YOUR GOAL:
Say how many lines below have "down" in them, giving the number alone.

DATA UNDER STUDY:
——————

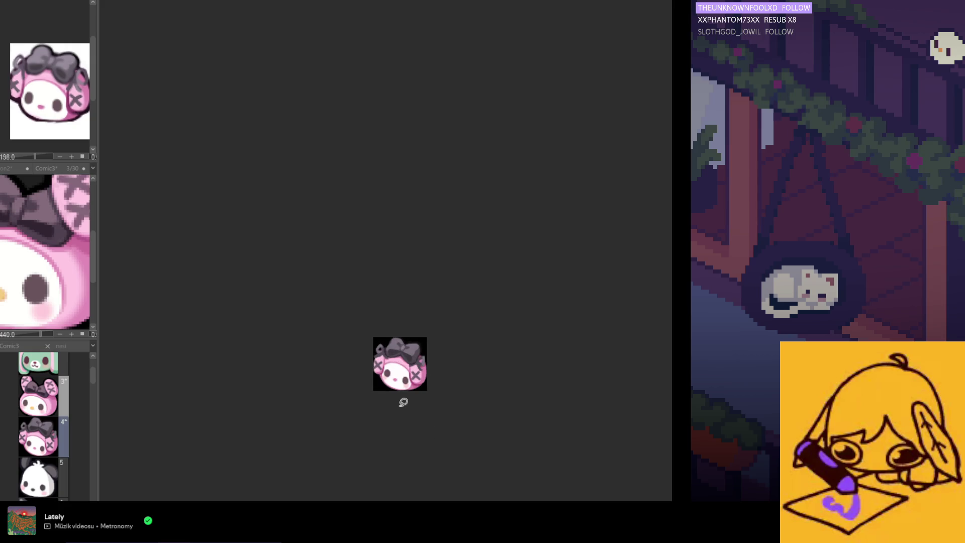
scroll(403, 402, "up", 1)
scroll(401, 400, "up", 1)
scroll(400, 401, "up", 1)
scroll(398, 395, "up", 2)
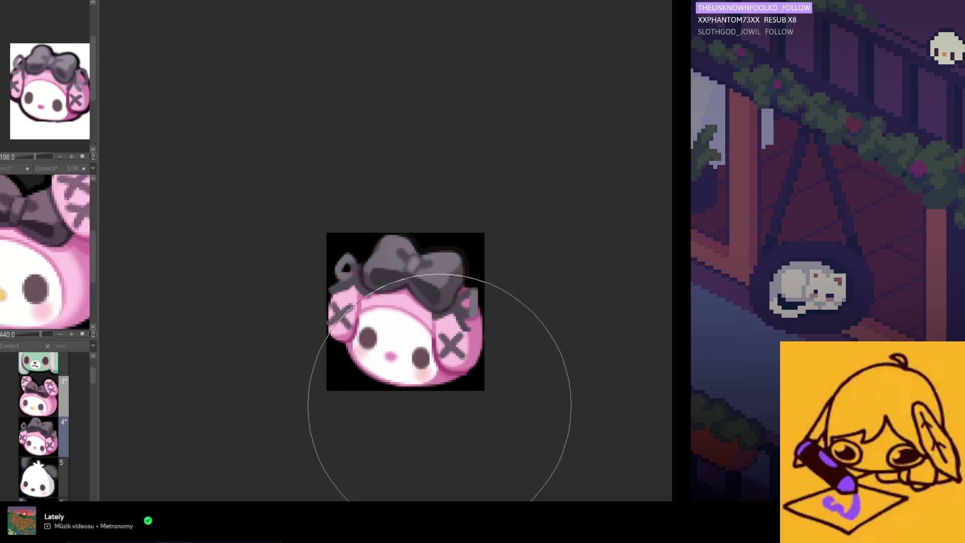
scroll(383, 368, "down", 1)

——————

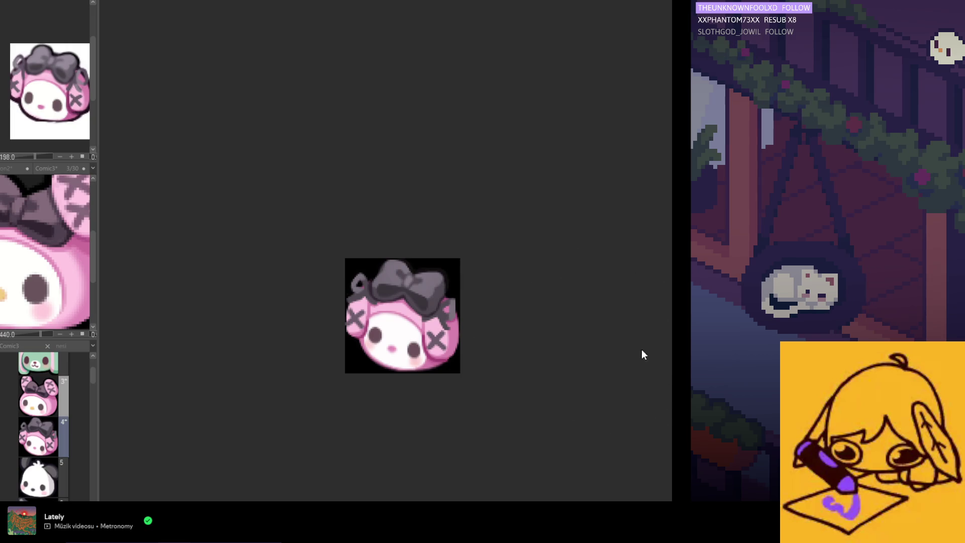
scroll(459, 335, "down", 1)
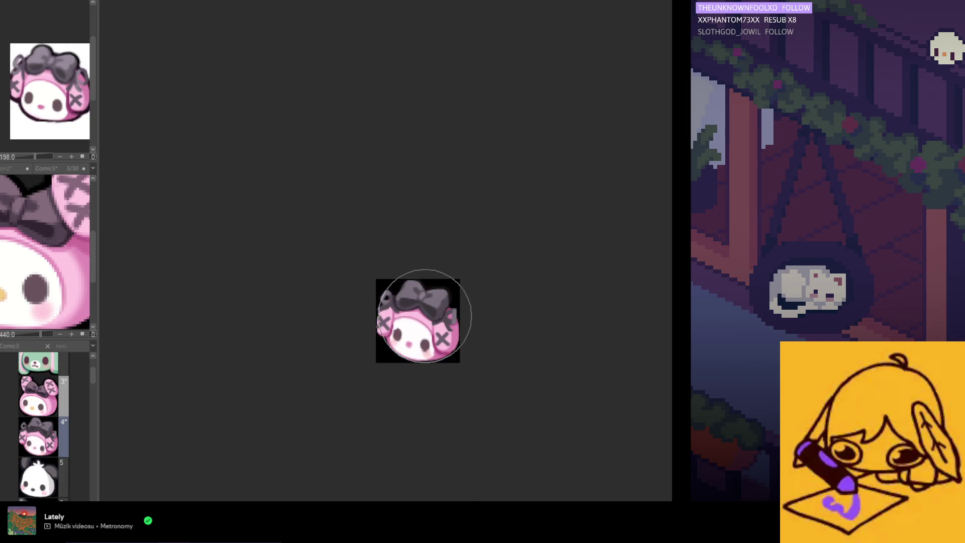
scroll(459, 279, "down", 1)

——————

THE COMPLETED TASK:
3